I usually worked with Full-bayesian approach but started to learn Edward for large dataset analysis (for VI).

I just tested with a simple model (y_i ~ N(mu, sigma)) where mu~N(0, 1.5) and sigma ~ Inv-Gamma(1,1).
When I run klqp, the parameters are not identified (differs a lot whenever run).

(1) Is there anything wrong that I did?
(2) This example works well on ADVI (Stan). But, still I think klqp works well with this example. (though I guess the two are different)
(3) How to monitor the convergence? In Stan, I may see ELBO for convergence. Is the ELBO recorded in edward? or do I need to record it by using inference.print_progress(info_dict)?

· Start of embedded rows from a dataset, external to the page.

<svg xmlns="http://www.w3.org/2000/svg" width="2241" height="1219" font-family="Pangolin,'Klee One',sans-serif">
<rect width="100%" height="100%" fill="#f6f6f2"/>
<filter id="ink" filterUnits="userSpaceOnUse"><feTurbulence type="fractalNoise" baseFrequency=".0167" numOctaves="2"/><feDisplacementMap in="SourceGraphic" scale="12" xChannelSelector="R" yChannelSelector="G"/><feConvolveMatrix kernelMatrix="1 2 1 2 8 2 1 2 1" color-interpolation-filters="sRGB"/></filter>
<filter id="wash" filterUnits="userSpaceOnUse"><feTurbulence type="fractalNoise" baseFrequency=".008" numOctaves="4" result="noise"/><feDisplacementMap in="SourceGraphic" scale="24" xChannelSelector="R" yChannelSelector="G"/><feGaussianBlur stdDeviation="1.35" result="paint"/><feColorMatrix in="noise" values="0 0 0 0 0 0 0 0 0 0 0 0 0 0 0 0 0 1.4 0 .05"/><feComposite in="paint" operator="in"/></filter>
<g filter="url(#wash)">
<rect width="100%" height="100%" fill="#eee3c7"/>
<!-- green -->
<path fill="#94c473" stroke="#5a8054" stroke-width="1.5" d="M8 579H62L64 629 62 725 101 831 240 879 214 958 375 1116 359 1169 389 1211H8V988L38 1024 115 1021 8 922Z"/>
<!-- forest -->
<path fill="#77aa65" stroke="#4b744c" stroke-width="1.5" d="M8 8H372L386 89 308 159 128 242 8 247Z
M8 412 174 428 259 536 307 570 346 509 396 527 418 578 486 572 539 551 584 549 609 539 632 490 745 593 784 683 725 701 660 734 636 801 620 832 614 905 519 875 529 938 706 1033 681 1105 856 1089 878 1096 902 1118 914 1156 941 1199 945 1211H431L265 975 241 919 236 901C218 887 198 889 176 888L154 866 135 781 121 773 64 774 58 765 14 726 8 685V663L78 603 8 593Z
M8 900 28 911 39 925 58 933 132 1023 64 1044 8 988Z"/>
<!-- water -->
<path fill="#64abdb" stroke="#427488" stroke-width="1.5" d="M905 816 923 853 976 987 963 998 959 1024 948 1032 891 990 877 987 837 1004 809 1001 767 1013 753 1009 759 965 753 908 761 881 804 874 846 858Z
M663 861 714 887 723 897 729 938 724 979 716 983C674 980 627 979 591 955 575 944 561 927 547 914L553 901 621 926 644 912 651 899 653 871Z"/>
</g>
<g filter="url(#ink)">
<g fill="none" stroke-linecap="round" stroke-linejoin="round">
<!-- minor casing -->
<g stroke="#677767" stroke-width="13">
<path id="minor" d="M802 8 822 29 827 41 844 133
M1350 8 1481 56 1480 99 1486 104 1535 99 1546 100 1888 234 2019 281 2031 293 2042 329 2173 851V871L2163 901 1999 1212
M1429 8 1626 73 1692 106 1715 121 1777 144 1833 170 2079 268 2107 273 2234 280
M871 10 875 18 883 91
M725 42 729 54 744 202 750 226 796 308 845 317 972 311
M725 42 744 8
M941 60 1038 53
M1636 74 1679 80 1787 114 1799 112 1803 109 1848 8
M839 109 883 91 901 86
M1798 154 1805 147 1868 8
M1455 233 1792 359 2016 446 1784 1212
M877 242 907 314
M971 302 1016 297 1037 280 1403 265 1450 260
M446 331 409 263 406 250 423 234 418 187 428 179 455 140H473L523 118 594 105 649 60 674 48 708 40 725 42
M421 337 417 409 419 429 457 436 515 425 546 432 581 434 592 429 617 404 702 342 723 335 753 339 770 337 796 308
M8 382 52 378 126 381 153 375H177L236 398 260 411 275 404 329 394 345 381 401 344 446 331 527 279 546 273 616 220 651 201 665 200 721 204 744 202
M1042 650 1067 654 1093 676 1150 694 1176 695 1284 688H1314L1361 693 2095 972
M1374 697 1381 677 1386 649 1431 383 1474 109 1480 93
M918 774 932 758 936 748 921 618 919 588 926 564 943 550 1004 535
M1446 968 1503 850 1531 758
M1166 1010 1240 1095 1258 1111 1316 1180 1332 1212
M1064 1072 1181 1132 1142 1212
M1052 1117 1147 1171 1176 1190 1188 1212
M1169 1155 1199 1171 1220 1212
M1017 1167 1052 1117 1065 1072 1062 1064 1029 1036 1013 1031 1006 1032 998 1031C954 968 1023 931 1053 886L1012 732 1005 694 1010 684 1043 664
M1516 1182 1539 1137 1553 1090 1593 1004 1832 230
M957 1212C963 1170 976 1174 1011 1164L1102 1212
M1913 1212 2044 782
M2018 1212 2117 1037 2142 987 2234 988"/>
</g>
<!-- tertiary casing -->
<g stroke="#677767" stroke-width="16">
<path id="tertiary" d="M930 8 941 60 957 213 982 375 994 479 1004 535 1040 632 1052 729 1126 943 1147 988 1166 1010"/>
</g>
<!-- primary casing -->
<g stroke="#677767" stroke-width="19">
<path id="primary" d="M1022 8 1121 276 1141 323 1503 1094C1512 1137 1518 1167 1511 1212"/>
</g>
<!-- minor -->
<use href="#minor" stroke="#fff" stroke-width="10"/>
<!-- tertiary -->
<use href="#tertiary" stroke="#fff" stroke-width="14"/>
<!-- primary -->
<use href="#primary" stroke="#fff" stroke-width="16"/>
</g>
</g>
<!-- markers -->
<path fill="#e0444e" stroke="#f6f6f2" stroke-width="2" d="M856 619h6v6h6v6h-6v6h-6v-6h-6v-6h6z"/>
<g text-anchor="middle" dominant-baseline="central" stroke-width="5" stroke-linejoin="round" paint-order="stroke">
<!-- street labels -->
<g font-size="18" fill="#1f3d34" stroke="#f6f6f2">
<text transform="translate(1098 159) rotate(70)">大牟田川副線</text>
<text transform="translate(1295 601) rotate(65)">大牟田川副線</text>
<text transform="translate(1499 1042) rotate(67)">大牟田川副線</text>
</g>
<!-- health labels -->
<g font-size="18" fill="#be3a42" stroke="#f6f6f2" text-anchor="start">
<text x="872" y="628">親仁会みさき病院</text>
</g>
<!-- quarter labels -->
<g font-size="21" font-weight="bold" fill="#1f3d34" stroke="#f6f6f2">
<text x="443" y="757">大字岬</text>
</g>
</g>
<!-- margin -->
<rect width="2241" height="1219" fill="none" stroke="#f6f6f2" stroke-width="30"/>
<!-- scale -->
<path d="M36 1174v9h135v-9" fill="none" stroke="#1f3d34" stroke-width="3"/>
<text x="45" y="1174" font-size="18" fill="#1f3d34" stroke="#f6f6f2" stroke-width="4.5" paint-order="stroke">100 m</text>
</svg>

I’ve attached the toy example. Thank you for all your comment.
I really appreciate if you can give some advice!

%matplotlib inline
from __future__ import absolute_import
from __future__ import division
from __future__ import print_function
 
import edward as ed
import matplotlib.pyplot as plt
import numpy as np
import tensorflow as tf
import edward.models as edm
 
plt.style.use('ggplot')
 
ed.set_seed(42)
N=1000
 
y_dat=np.random.normal(loc=2,scale=1,size=N)
y_dat=y_dat.astype(np.float32)
 
mu=edm.Normal(loc=tf.zeros([1]),scale=tf.ones([1])*1.5)
sigma=edm.InverseGamma(concentration=tf.ones([1]),rate=tf.ones([1])) # shape, rate. not shape scale
y=edm.Normal(loc=tf.ones([N])*mu,scale=sigma)
 
qmu=edm.Normal(loc=tf.Variable(tf.random_normal([1])),
              scale=tf.nn.softplus(tf.Variable(tf.random_normal([1]))))
qsigma=edm.InverseGamma(concentration=tf.nn.softplus(tf.Variable(tf.random_normal([1]))),
                  rate=tf.nn.softplus(tf.Variable(tf.random_normal([1]))))# 

inference = ed.KLqp({mu:qmu,sigma:qsigma}, data={y: y_dat})

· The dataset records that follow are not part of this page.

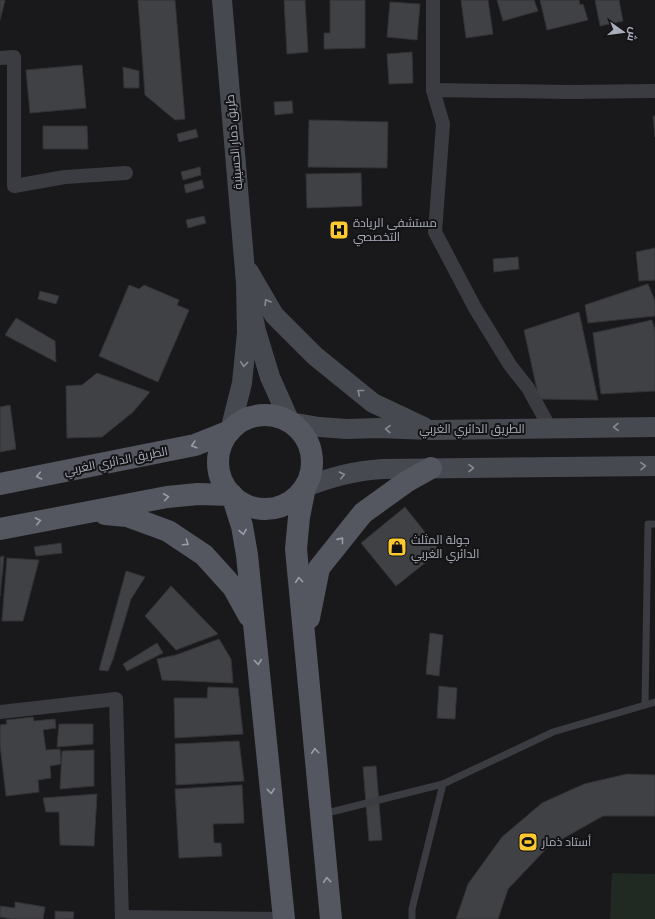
<svg xmlns="http://www.w3.org/2000/svg" width="655" height="919" font-family="Raleway,Cairo,sans-serif">
<rect width="100%" height="100%" fill="#19191b"/>
<path fill="#202a22" d="M612,873l43,1v45h-45z"/>
<g fill="#404145" stroke="#333337">
<path d="M0,0h5l-5,20z"/>
<path d="M138,0h37l10,119 -10,1 -30,-25z"/>
<path d="M284,0h21l3,52 -21,2z"/>
<path d="M330,0h35v48l-41,1v-16h6z"/>
<path d="M461,0h27l5,34 -27,4z"/>
<path d="M497,0h37l4,11 -35,10z"/>
<path d="M540,0h39l1,5 3,-1 5,16 -41,10z"/>
<path d="M595,0h24l4,21 -23,5z"/>
<path d="M390,2l30,2 -3,36 -30,-3z"/>
<path d="M412,52l1,31 -24,1 -2,-30z"/>
<path d="M82,65l4,43 -56,5 -4,-43z"/>
<path d="M123,67l16,4v17h-15z"/>
<path d="M292,101l1,12 -18,2 -1,-13z"/>
<path d="M653,116h2v21z"/>
<path d="M309,120l79,2 -1,46 -79,-1z"/>
<path d="M43,126h44l1,23h-45z"/>
<path d="M196,129l2,8 -19,5 -2,-8z"/>
<path d="M200,167l1,8 -18,5 -2,-8z"/>
<path d="M361,173l1,33 -55,2 -1,-34z"/>
<path d="M202,180l2,8 -18,5 -2,-8z"/>
<path d="M204,216l2,7 -18,5 -2,-8z"/>
<path d="M655,248v32l-16,1 -3,-29z"/>
<path d="M518,257l1,12 -25,3 -1,-13z"/>
<path d="M648,284l7,17v15l-67,7 -3,-18z"/>
<path d="M129,285l10,4 5,-4 35,15 -2,5 12,5 -31,72 -59,-26z"/>
<path d="M40,291l19,5 -3,8 -18,-5z"/>
<path d="M579,312l19,88 -59,-1 -15,-69z"/>
<path d="M16,318l39,23 1,21 -51,-27z"/>
<path d="M652,320l3,10v61l-54,3 -8,-61z"/>
<path d="M97,373l53,19 -17,20 -31,25 -35,1 -1,-52 16,-1z"/>
<path d="M10,405l6,44 -16,3v-45z"/>
<path d="M405,507l35,44 -44,35 -35,-43z"/>
<path d="M61,543l1,10 -26,3 -2,-9z"/>
<path d="M4,556l-4,40v-39z"/>
<path d="M7,558l32,2 -16,61h-21z"/>
<path d="M126,571l19,6 -14,22 -18,60 -5,12 -9,-1z"/>
<path d="M171,586l47,48 -42,16 -31,-34z"/>
<path d="M430,633l13,2 -4,41 -13,-2z"/>
<path d="M219,639l12,20 2,24 -71,-3 -5,-21 19,-4z"/>
<path d="M157,643l6,10 -36,18 -4,-7z"/>
<path d="M439,686l18,2 -2,31 -18,-1z"/>
<path d="M208,687l30,1 5,46 -68,4 -1,-40h33z"/>
<path d="M33,717l1,4 21,-2 1,9 -13,2 3,20 14,-1 1,15 -11,2 1,12 -13,2 1,12 -33,4 -6,-51v-20l7,-1 -1,-4z"/>
<path d="M59,724h34v20l-36,3z"/>
<path d="M239,741l5,40 -68,4 -1,-41z"/>
<path d="M94,750v36l-34,3 2,-38z"/>
<path d="M376,766l6,74 -13,1 -6,-74z"/>
<path d="M627,774l28,1v41h-52l-55,31 -40,42 -10,30h-42l12,-35 34,-47 40,-34 42,-19z"/>
<path d="M242,785l2,38 -31,1 1,19h7l1,13 -43,2 -4,-69z"/>
<path d="M97,794l-3,52 -34,-1 -1,-33h-13l-3,-14z"/>
<path d="M15,902l30,5 -2,12h-32l-11,-2v-11l15,2z"/>
<path d="M55,911l19,1 -1,7h-18z"/>
</g>
<g fill="none" stroke-linecap="round" stroke-linejoin="round">
<g stroke="#3b3c42" stroke-width="7">
<path d="M645,705l3,-181h7"/>
<path d="M323,814l120,-30"/>
<path d="M412,919v-10l31,-125 110,-52 102,-30"/>
</g>
<g stroke="#3b3c42" stroke-width="14">
<path d="M433,0v90l10,34 -8,108 40,76 35,57 18,23 22,40"/>
<path d="M0,58l14,-1v129l51,-9 61,-4"/>
<path d="M433,90l135,2 87,-1"/>
<path d="M0,712l116,-13 6,220"/>
<path d="M122,917l162,2"/>
</g>
<g stroke="#474951" stroke-width="20">
<path d="M222,0l24,283 1,50 -5,50 -12,48"/>
<path d="M249,272l25,43 41,41 58,47 51,24"/>
<path d="M246,283l10,48 14,46 20,45 29,5 28,2 31,-1 53,2 224,-3"/>
<path d="M305,487c27,-10 48,-16 78,-18l272,-3"/>
</g>
<g stroke="#555760" stroke-width="22">
<circle cx="265" cy="462" r="47"/>
<path d="M0,484l195,-39 35,-14"/>
<path d="M305,487l-6,30 -3,32 35,370"/>
<path d="M105,514l22,2 41,15 36,24 29,32 16,29"/>
<path d="M0,529l167,-32 31,-3 34,1 10,31 5,29 37,364"/>
<path d="M309,618l10,-50 44,-55 43,-31 25,-14"/>
</g>
</g>
<defs><path id="oneway-chevron" d="M-2-3.5L2.5 0L-2 3.5" fill="none" stroke-width="1.6" stroke-linecap="round" stroke-linejoin="round"/></defs>
<g stroke="#878b96">
<use href="#oneway-chevron" transform="translate(267 302) rotate(-121)"/>
<use href="#oneway-chevron" transform="translate(244 364) rotate(96)"/>
<use href="#oneway-chevron" transform="translate(360 392) rotate(-141)"/>
<use href="#oneway-chevron" transform="translate(616 427) rotate(179)"/>
<use href="#oneway-chevron" transform="translate(388 429) rotate(-178)"/>
<use href="#oneway-chevron" transform="translate(643 466) rotate(-1)"/>
<use href="#oneway-chevron" transform="translate(471 468) rotate(-1)"/>
<use href="#oneway-chevron" transform="translate(342 475) rotate(-13)"/>
</g>
<g stroke="#999da9">
<use href="#oneway-chevron" transform="translate(194 445) rotate(164)"/>
<use href="#oneway-chevron" transform="translate(39 476) rotate(168)"/>
<use href="#oneway-chevron" transform="translate(166 497) rotate(-8)"/>
<use href="#oneway-chevron" transform="translate(38 521) rotate(-11)"/>
<use href="#oneway-chevron" transform="translate(243 532) rotate(80)"/>
<use href="#oneway-chevron" transform="translate(341 540) rotate(-51)"/>
<use href="#oneway-chevron" transform="translate(186 543) rotate(34)"/>
<use href="#oneway-chevron" transform="translate(299 580) rotate(-95)"/>
<use href="#oneway-chevron" transform="translate(258 662) rotate(84)"/>
<use href="#oneway-chevron" transform="translate(315 751) rotate(-95)"/>
<use href="#oneway-chevron" transform="translate(271 791) rotate(84)"/>
<use href="#oneway-chevron" transform="translate(327 880) rotate(-95)"/>
</g>
<defs>
<symbol id="hospital-square" viewBox="-11 -11 22 22"><rect x="-9" y="-9" width="18" height="18" rx="4" fill="#fdc92f" stroke="#141416"/><path d="M-5-5h3v3.5h4V-5h3V5h-3V1.5h-4V5h-3Z" fill="#111"/></symbol>
<symbol id="shop-square" viewBox="-11 -11 22 22"><rect x="-9" y="-9" width="18" height="18" rx="4" fill="#fdc92f" stroke="#141416"/><path d="M-5-2.5h2.3a2.7 3.5 0 0 1 5.4 0H5L5.5 6h-11ZM-1.5-2.5h3a1.5 2.3 0 0 0-3 0Z" fill="#111"/></symbol>
<symbol id="stadium-square" viewBox="-11 -11 22 22"><rect x="-9" y="-9" width="18" height="18" rx="4" fill="#fdc92f" stroke="#141416"/><path d="M0-5a6.5 5 0 1 0 0 10a6.5 5 0 1 0 0-10ZM-3.5-1.8h7v3.6h-7Z" fill="#111"/></symbol>
</defs>
<g fill-rule="evenodd">
<use href="#hospital-square" x="328" y="219" width="22" height="22"/>
<use href="#shop-square" x="386" y="536" width="22" height="22"/>
<use href="#stadium-square" x="517" y="831" width="22" height="22"/>
</g>
<g text-anchor="middle" stroke-width="4" stroke-linejoin="round" paint-order="stroke">
<g font-size="12" fill="#aaaebb" stroke="#141416">
<text transform="translate(234 142) rotate(-95)" y="4">طريق ذمار الحسينية</text>
<text x="472" y="433">الطريق الدائري الغربي</text>
<text transform="translate(116 461) rotate(-11)" y="4">الطريق الدائري الغربي</text>
</g>
<g font-size="12" fill="#aaaebb" stroke="#141416" text-anchor="start">
<text x="353" y="227">مستشفى الريادة<tspan x="353" dy="14">التخصصي</tspan></text>
<text x="411" y="544">جولة المثلث<tspan x="411" dy="14">الدائري الغربي</tspan></text>
<text x="542" y="846">أستاد ذمار</text>
</g>
</g>
<g transform="translate(623 32) rotate(104)" stroke="#141416" stroke-width="3" paint-order="stroke">
<path d="M0-3L7 15L0 10L-7 15Z" fill="#aaaebb"/>
<text y="-6" font-size="11" font-weight="bold" text-anchor="middle" fill="#aaaebb">ش</text>
</g>
</svg>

inference.run(n_iter=5000)

Hi,

(1) I don’t see anything wrong per se
(2) In my experience, KLqp has trouble with the inv-gamma distribution, though I don’t know why. My guess is that the gamma function is somehow tough to differentiate.
If it suits your purposes, use the log-normal distribution in the variational model, see link below.
(3) Instead of calling run, you can initialize, and run updates yourself: see notebook

Hope that helps :slight_smile:

3 Likes

Thank you so much!!.
Well, when I run the inference.run() the results are too different. I guess that is because of the inverse gamma distribution.
I appreciate your notebook!